I wrote in a previous post about the fallacy of the word big in the phrase “Big Data”. This catch phrase that has been associated with “everything having to do with the analysis of data” is a poisonous co-opting of the analytics space to fit a vendor’s needs. It creates a major barrier to adoption for analytics and confusion over exactly what data analytics can and can’t do with its reliance on capturing massive amounts of data. If you accept the premise that “Big Data” is a lie, and that anyone can benefit from analyzing data then the next logical question is, “now what?”

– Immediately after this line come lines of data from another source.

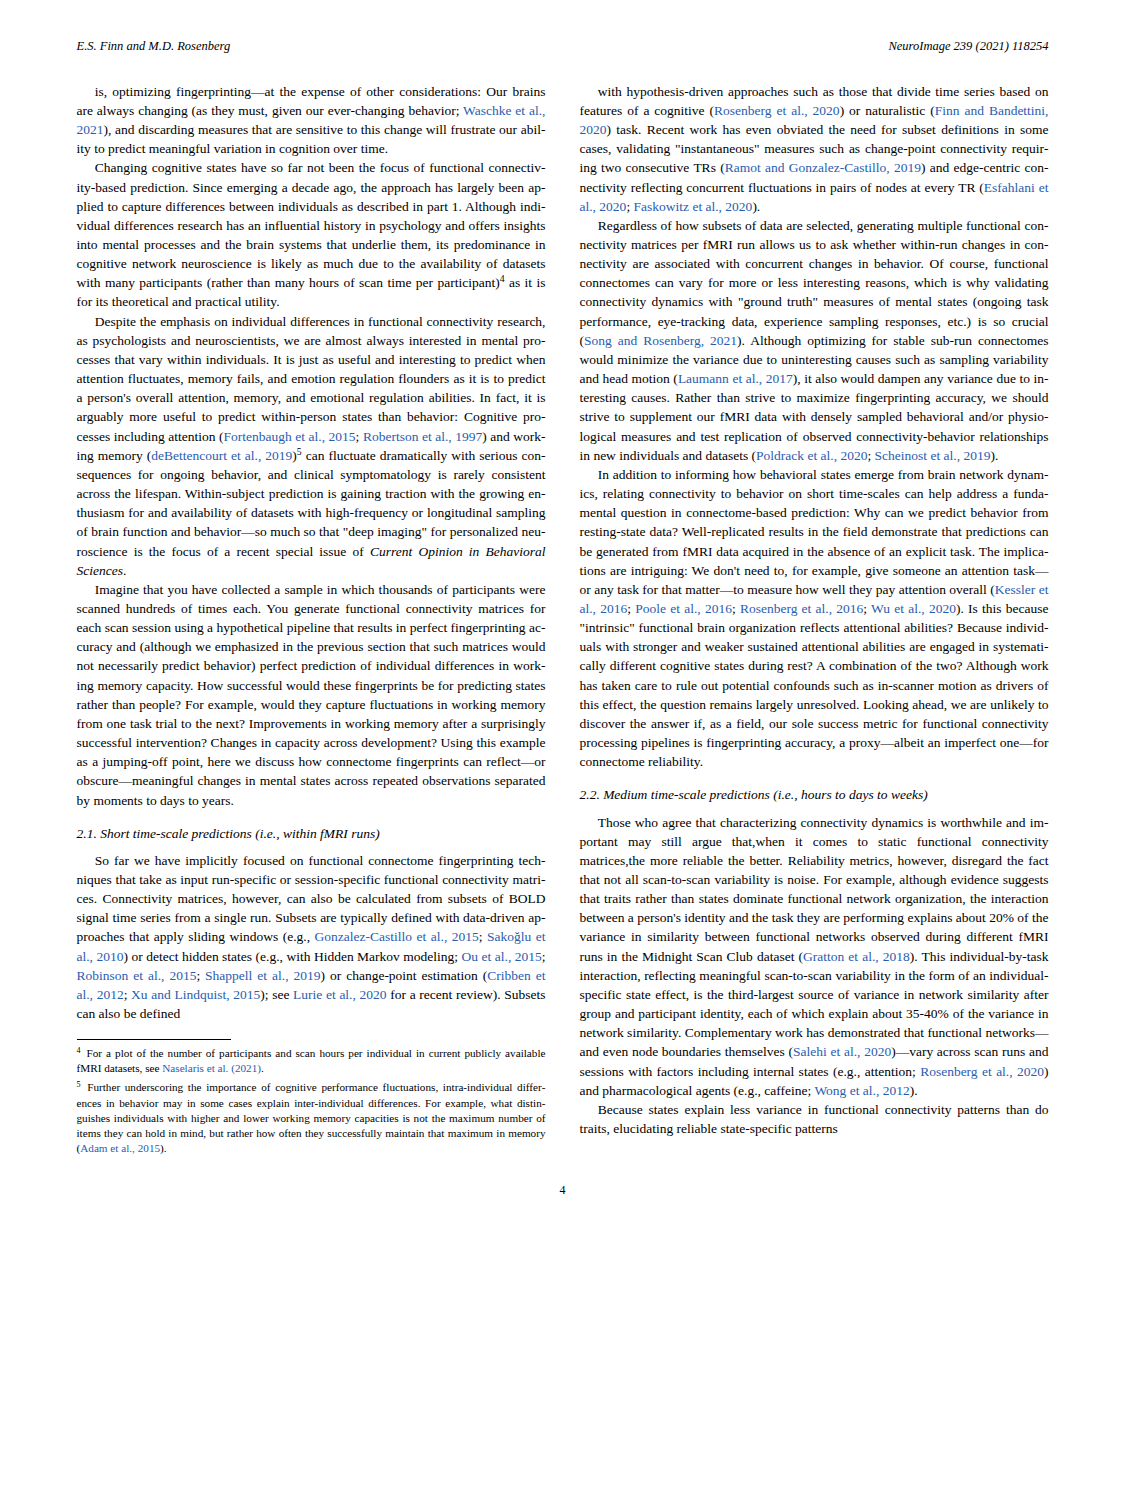E.S. Finn and M.D. Rosenberg
NeuroImage 239 (2021) 118254
is, optimizing fingerprinting—at the expense of other considerations: Our brains are always changing (as they must, given our ever-changing behavior; Waschke et al., 2021), and discarding measures that are sensitive to this change will frustrate our ability to predict meaningful variation in cognition over time.
Changing cognitive states have so far not been the focus of functional connectivity-based prediction. Since emerging a decade ago, the approach has largely been applied to capture differences between individuals as described in part 1. Although individual differences research has an influential history in psychology and offers insights into mental processes and the brain systems that underlie them, its predominance in cognitive network neuroscience is likely as much due to the availability of datasets with many participants (rather than many hours of scan time per participant)4 as it is for its theoretical and practical utility.
Despite the emphasis on individual differences in functional connectivity research, as psychologists and neuroscientists, we are almost always interested in mental processes that vary within individuals. It is just as useful and interesting to predict when attention fluctuates, memory fails, and emotion regulation flounders as it is to predict a person's overall attention, memory, and emotional regulation abilities. In fact, it is arguably more useful to predict within-person states than behavior: Cognitive processes including attention (Fortenbaugh et al., 2015; Robertson et al., 1997) and working memory (deBettencourt et al., 2019)5 can fluctuate dramatically with serious consequences for ongoing behavior, and clinical symptomatology is rarely consistent across the lifespan. Within-subject prediction is gaining traction with the growing enthusiasm for and availability of datasets with high-frequency or longitudinal sampling of brain function and behavior—so much so that "deep imaging" for personalized neuroscience is the focus of a recent special issue of Current Opinion in Behavioral Sciences.
Imagine that you have collected a sample in which thousands of participants were scanned hundreds of times each. You generate functional connectivity matrices for each scan session using a hypothetical pipeline that results in perfect fingerprinting accuracy and (although we emphasized in the previous section that such matrices would not necessarily predict behavior) perfect prediction of individual differences in working memory capacity. How successful would these fingerprints be for predicting states rather than people? For example, would they capture fluctuations in working memory from one task trial to the next? Improvements in working memory after a surprisingly successful intervention? Changes in capacity across development? Using this example as a jumping-off point, here we discuss how connectome fingerprints can reflect—or obscure—meaningful changes in mental states across repeated observations separated by moments to days to years.
2.1. Short time-scale predictions (i.e., within fMRI runs)
So far we have implicitly focused on functional connectome fingerprinting techniques that take as input run-specific or session-specific functional connectivity matrices. Connectivity matrices, however, can also be calculated from subsets of BOLD signal time series from a single run. Subsets are typically defined with data-driven approaches that apply sliding windows (e.g., Gonzalez-Castillo et al., 2015; Sakoğlu et al., 2010) or detect hidden states (e.g., with Hidden Markov modeling; Ou et al., 2015; Robinson et al., 2015; Shappell et al., 2019) or change-point estimation (Cribben et al., 2012; Xu and Lindquist, 2015); see Lurie et al., 2020 for a recent review). Subsets can also be defined
4 For a plot of the number of participants and scan hours per individual in current publicly available fMRI datasets, see Naselaris et al. (2021).
5 Further underscoring the importance of cognitive performance fluctuations, intra-individual differences in behavior may in some cases explain inter-individual differences. For example, what distinguishes individuals with higher and lower working memory capacities is not the maximum number of items they can hold in mind, but rather how often they successfully maintain that maximum in memory (Adam et al., 2015).
with hypothesis-driven approaches such as those that divide time series based on features of a cognitive (Rosenberg et al., 2020) or naturalistic (Finn and Bandettini, 2020) task. Recent work has even obviated the need for subset definitions in some cases, validating "instantaneous" measures such as change-point connectivity requiring two consecutive TRs (Ramot and Gonzalez-Castillo, 2019) and edge-centric connectivity reflecting concurrent fluctuations in pairs of nodes at every TR (Esfahlani et al., 2020; Faskowitz et al., 2020).
Regardless of how subsets of data are selected, generating multiple functional connectivity matrices per fMRI run allows us to ask whether within-run changes in connectivity are associated with concurrent changes in behavior. Of course, functional connectomes can vary for more or less interesting reasons, which is why validating connectivity dynamics with "ground truth" measures of mental states (ongoing task performance, eye-tracking data, experience sampling responses, etc.) is so crucial (Song and Rosenberg, 2021). Although optimizing for stable sub-run connectomes would minimize the variance due to uninteresting causes such as sampling variability and head motion (Laumann et al., 2017), it also would dampen any variance due to interesting causes. Rather than strive to maximize fingerprinting accuracy, we should strive to supplement our fMRI data with densely sampled behavioral and/or physiological measures and test replication of observed connectivity-behavior relationships in new individuals and datasets (Poldrack et al., 2020; Scheinost et al., 2019).
In addition to informing how behavioral states emerge from brain network dynamics, relating connectivity to behavior on short time-scales can help address a fundamental question in connectome-based prediction: Why can we predict behavior from resting-state data? Well-replicated results in the field demonstrate that predictions can be generated from fMRI data acquired in the absence of an explicit task. The implications are intriguing: We don't need to, for example, give someone an attention task—or any task for that matter—to measure how well they pay attention overall (Kessler et al., 2016; Poole et al., 2016; Rosenberg et al., 2016; Wu et al., 2020). Is this because "intrinsic" functional brain organization reflects attentional abilities? Because individuals with stronger and weaker sustained attentional abilities are engaged in systematically different cognitive states during rest? A combination of the two? Although work has taken care to rule out potential confounds such as in-scanner motion as drivers of this effect, the question remains largely unresolved. Looking ahead, we are unlikely to discover the answer if, as a field, our sole success metric for functional connectivity processing pipelines is fingerprinting accuracy, a proxy—albeit an imperfect one—for connectome reliability.
2.2. Medium time-scale predictions (i.e., hours to days to weeks)
Those who agree that characterizing connectivity dynamics is worthwhile and important may still argue that,when it comes to static functional connectivity matrices,the more reliable the better. Reliability metrics, however, disregard the fact that not all scan-to-scan variability is noise. For example, although evidence suggests that traits rather than states dominate functional network organization, the interaction between a person's identity and the task they are performing explains about 20% of the variance in similarity between functional networks observed during different fMRI runs in the Midnight Scan Club dataset (Gratton et al., 2018). This individual-by-task interaction, reflecting meaningful scan-to-scan variability in the form of an individual-specific state effect, is the third-largest source of variance in network similarity after group and participant identity, each of which explain about 35-40% of the variance in network similarity. Complementary work has demonstrated that functional networks—and even node boundaries themselves (Salehi et al., 2020)—vary across scan runs and sessions with factors including internal states (e.g., attention; Rosenberg et al., 2020) and pharmacological agents (e.g., caffeine; Wong et al., 2012).
Because states explain less variance in functional connectivity patterns than do traits, elucidating reliable state-specific patterns
4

You already have a LOT of data. We’ve all seen the examples of “how much data is created every second/minute” floating around (here is one if you have not) but this is for web-scale, massively consumed platforms (and a huge part of the Big Data Fallacy I might add). Even still, any reasonably sized organization is likely curating anywhere from 10 to 100 TB of just “data” with most organizations generating around 50% again year over year. That data can be in many forms and formats; RDBMS (databases), Files, Logs, Images, Video, Audio, source code, web pages, emails, forums and Intranet sites, and a bunch of other ones I am not thinking of so early in the morning. The value in analytics comes from linking data together, and in a world full of data and most critically data TYPES how do you actually get started?
There are two “bug bucket” schools of thought for this:
1) The “Big Data Fallacy” school: Put all the data in one place. It is the only way possible to attempt to capture all the information you have in a useable format. This is not just the storage vendor view (think of the term “Data Lake”) this is also the view of common analytics tools like Hadoop: “Dump everything in here and then you can analyze it”.